→ Provided data
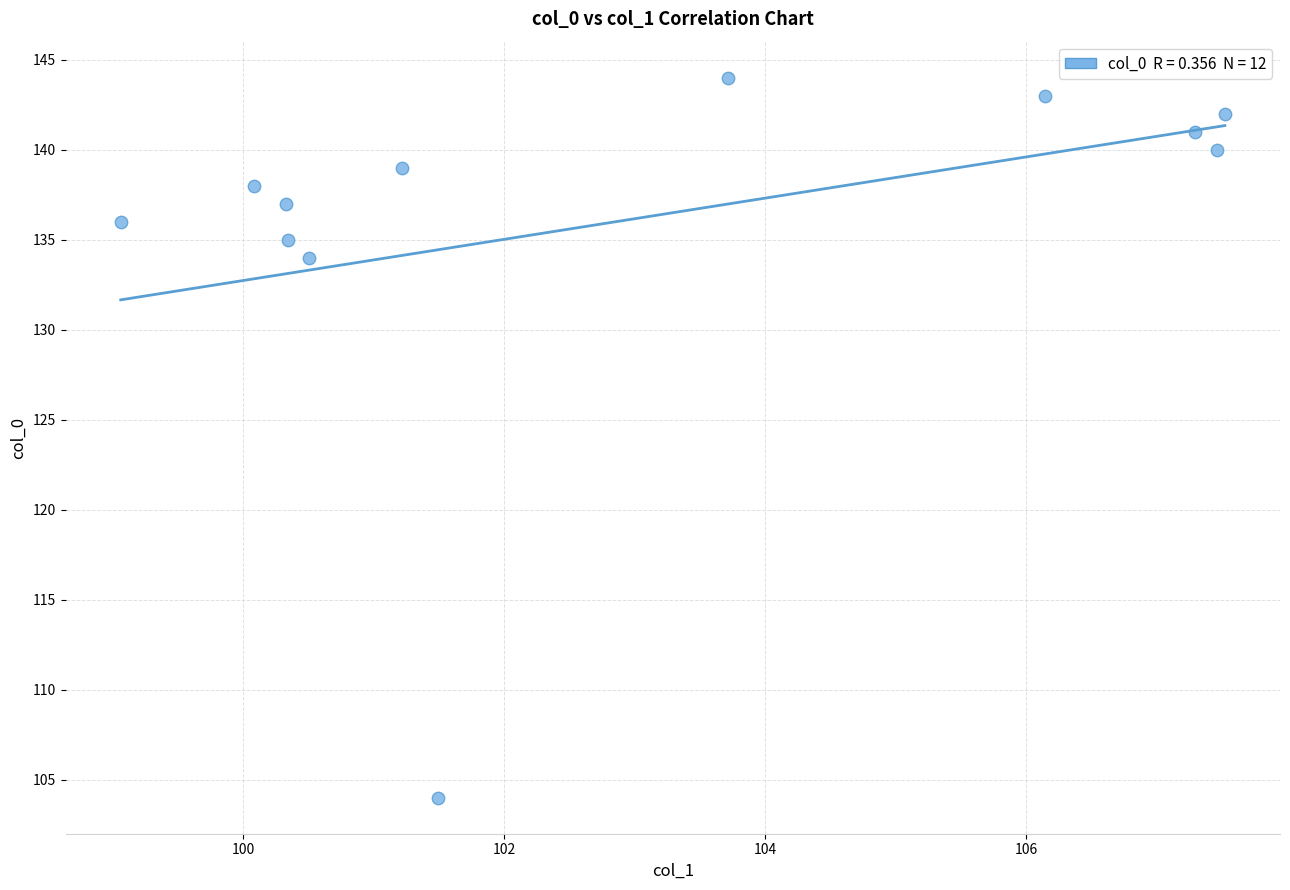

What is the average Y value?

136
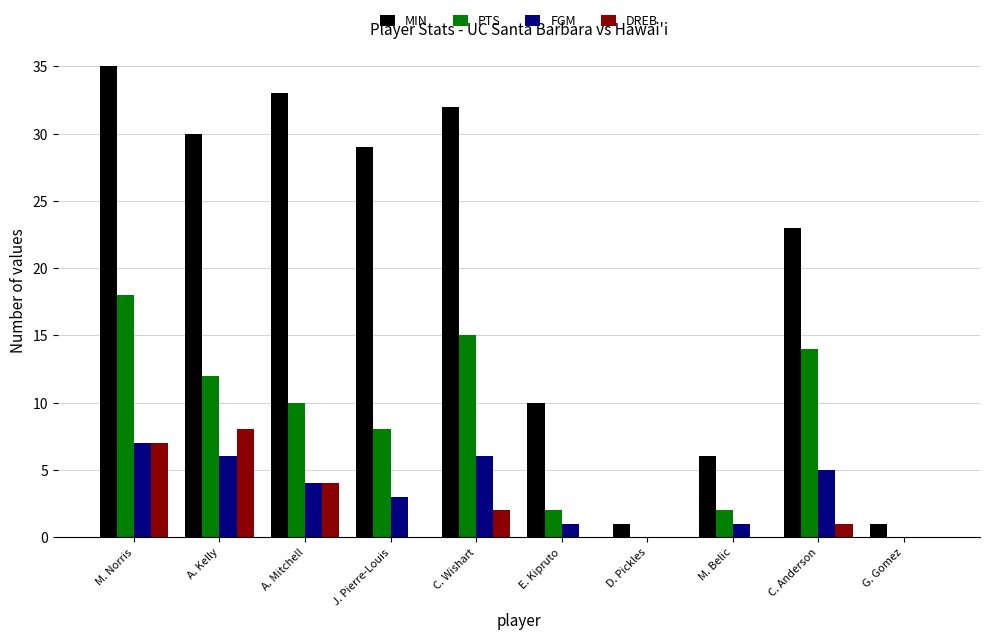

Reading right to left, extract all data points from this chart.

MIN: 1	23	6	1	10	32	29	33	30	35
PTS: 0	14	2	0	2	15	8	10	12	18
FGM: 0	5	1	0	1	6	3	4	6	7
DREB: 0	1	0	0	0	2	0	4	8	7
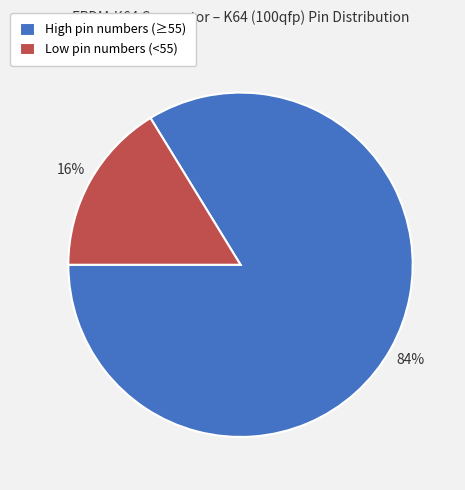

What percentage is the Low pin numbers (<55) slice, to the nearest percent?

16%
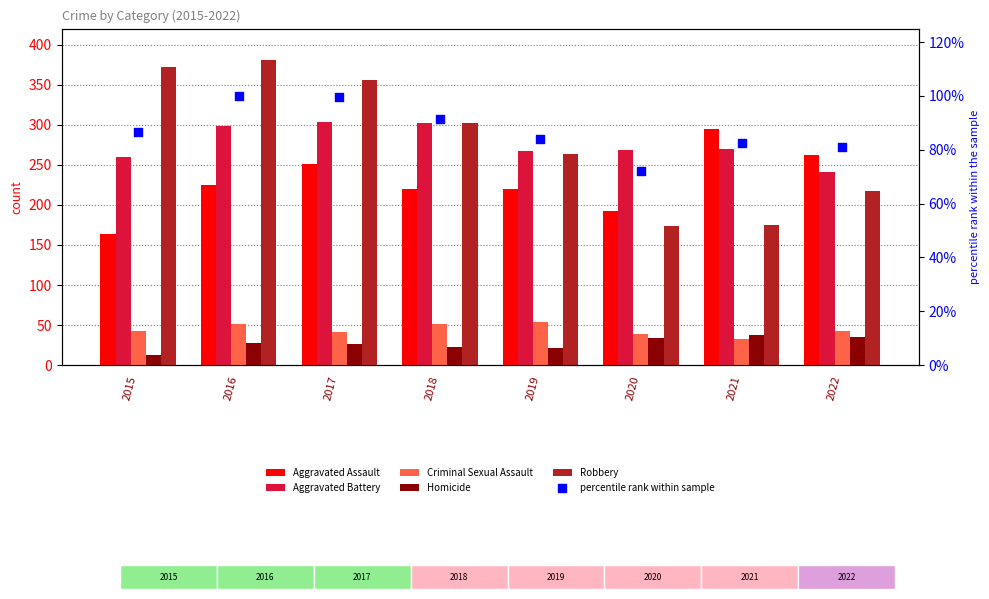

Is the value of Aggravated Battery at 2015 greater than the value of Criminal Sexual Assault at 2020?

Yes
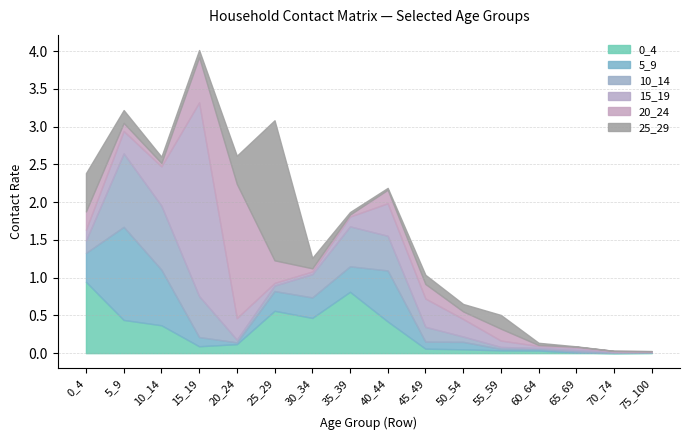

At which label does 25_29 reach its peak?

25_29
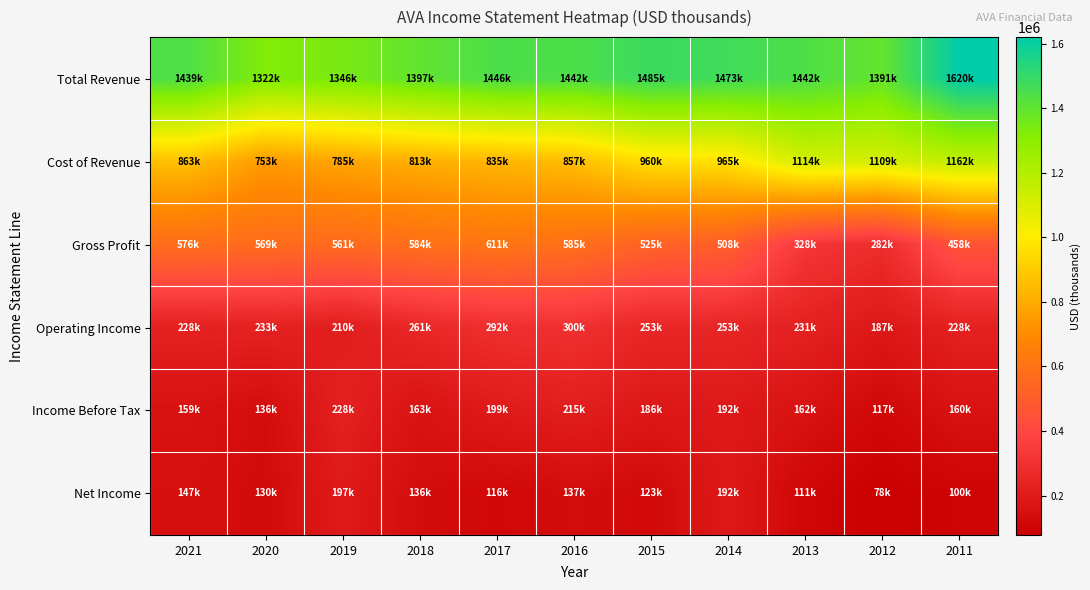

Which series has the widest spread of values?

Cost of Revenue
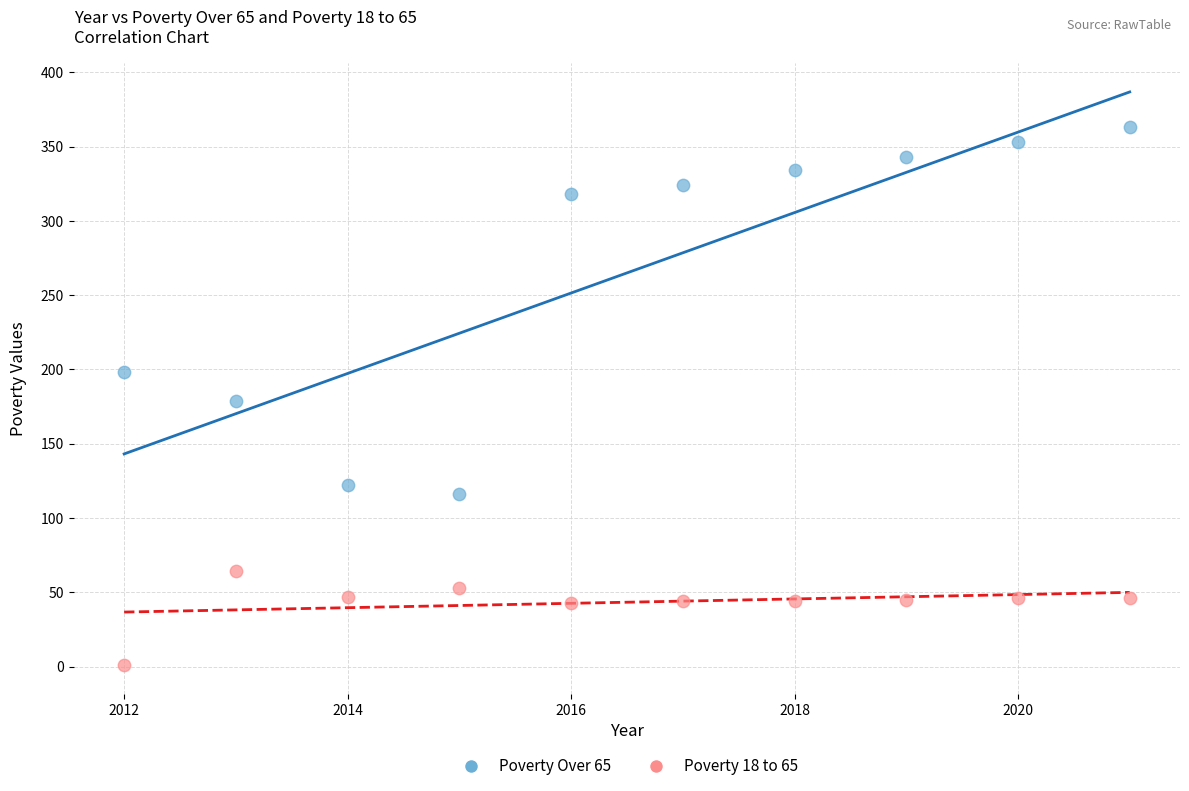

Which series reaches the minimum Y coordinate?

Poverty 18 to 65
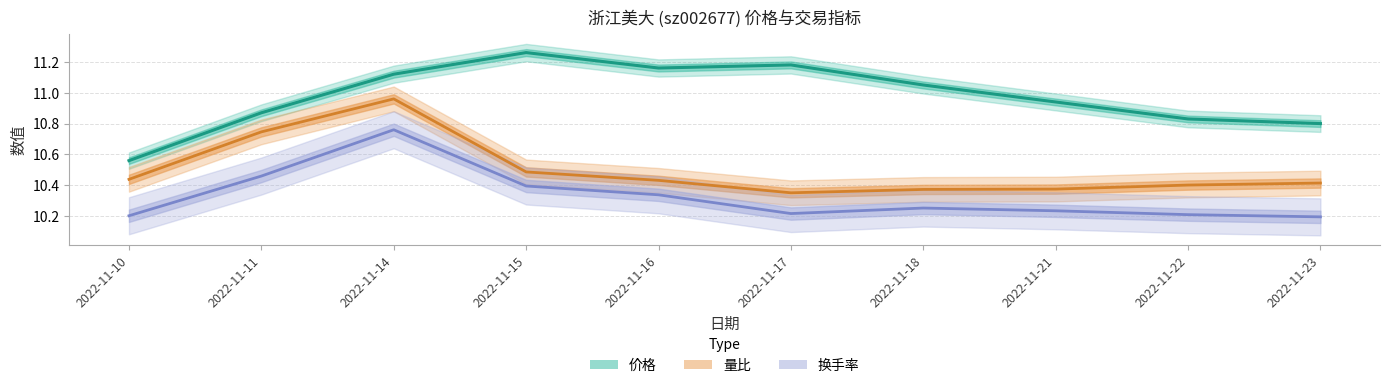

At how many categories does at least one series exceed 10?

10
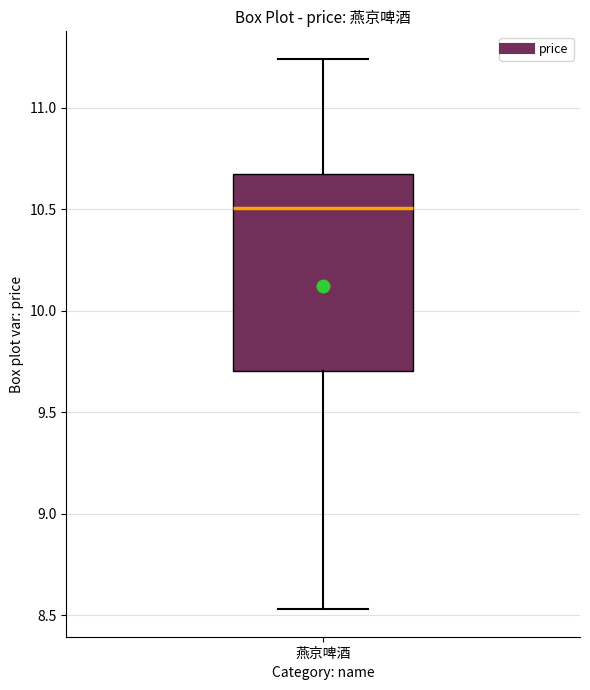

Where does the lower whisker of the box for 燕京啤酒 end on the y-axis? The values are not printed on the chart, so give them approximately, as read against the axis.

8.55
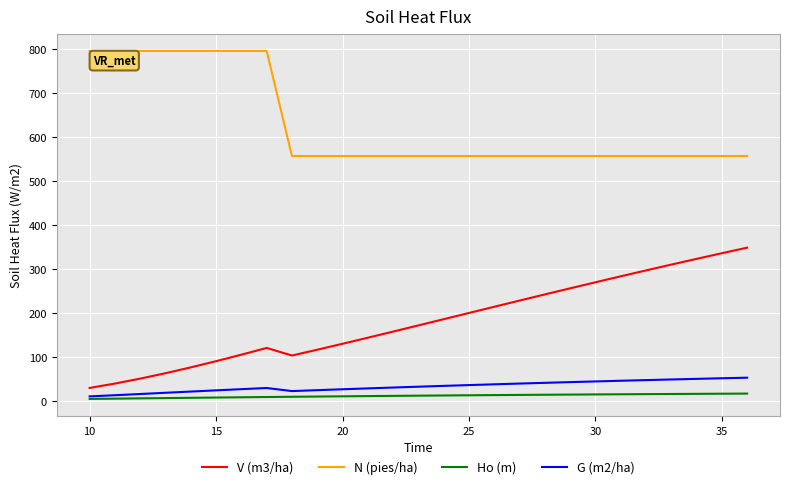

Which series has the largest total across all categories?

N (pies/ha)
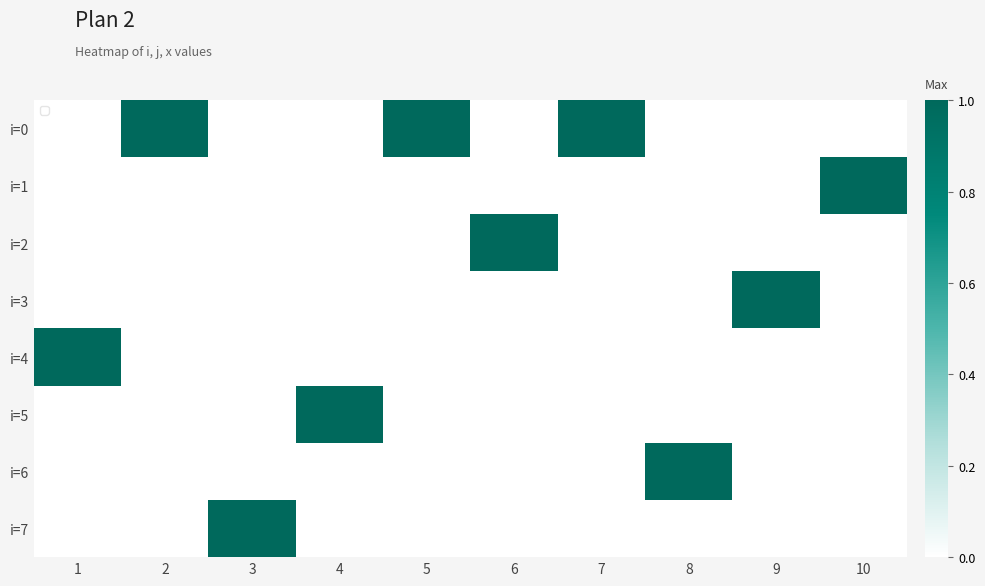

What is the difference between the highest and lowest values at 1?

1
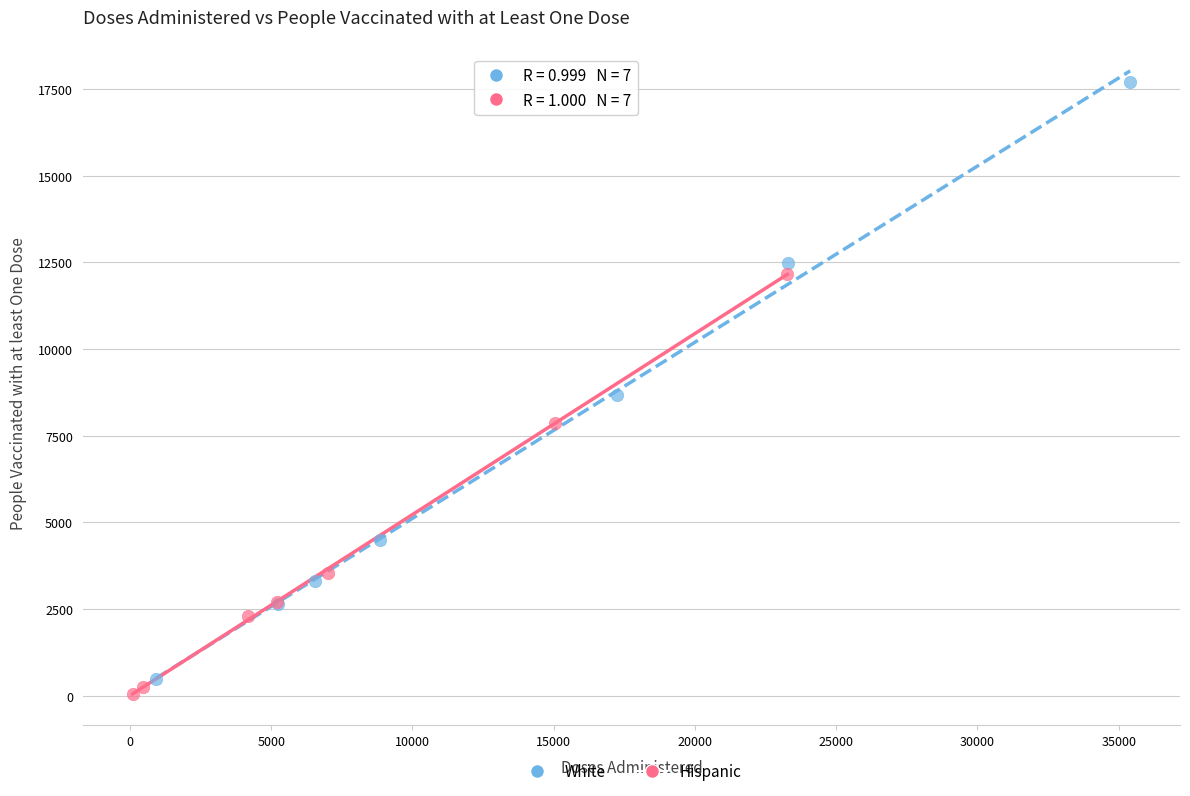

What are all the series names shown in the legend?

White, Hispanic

→ Directions
Revise the records above by changing every "series" to "data series", leaving all other text unchanged. Omit the pictures from your answer.

→ Completed exercise
What is the average Y value?

136

Reading right to left, extract all data points from this chart.

MIN: 1	23	6	1	10	32	29	33	30	35
PTS: 0	14	2	0	2	15	8	10	12	18
FGM: 0	5	1	0	1	6	3	4	6	7
DREB: 0	1	0	0	0	2	0	4	8	7

What percentage is the Low pin numbers (<55) slice, to the nearest percent?

16%

Is the value of Aggravated Battery at 2015 greater than the value of Criminal Sexual Assault at 2020?

Yes

At which label does 25_29 reach its peak?

25_29

Which data series has the widest spread of values?

Cost of Revenue

Which data series reaches the minimum Y coordinate?

Poverty 18 to 65

At how many categories does at least one data series exceed 10?

10

Where does the lower whisker of the box for 燕京啤酒 end on the y-axis? The values are not printed on the chart, so give them approximately, as read against the axis.

8.55

Which data series has the largest total across all categories?

N (pies/ha)

What is the difference between the highest and lowest values at 1?

1

What are all the data series names shown in the legend?

White, Hispanic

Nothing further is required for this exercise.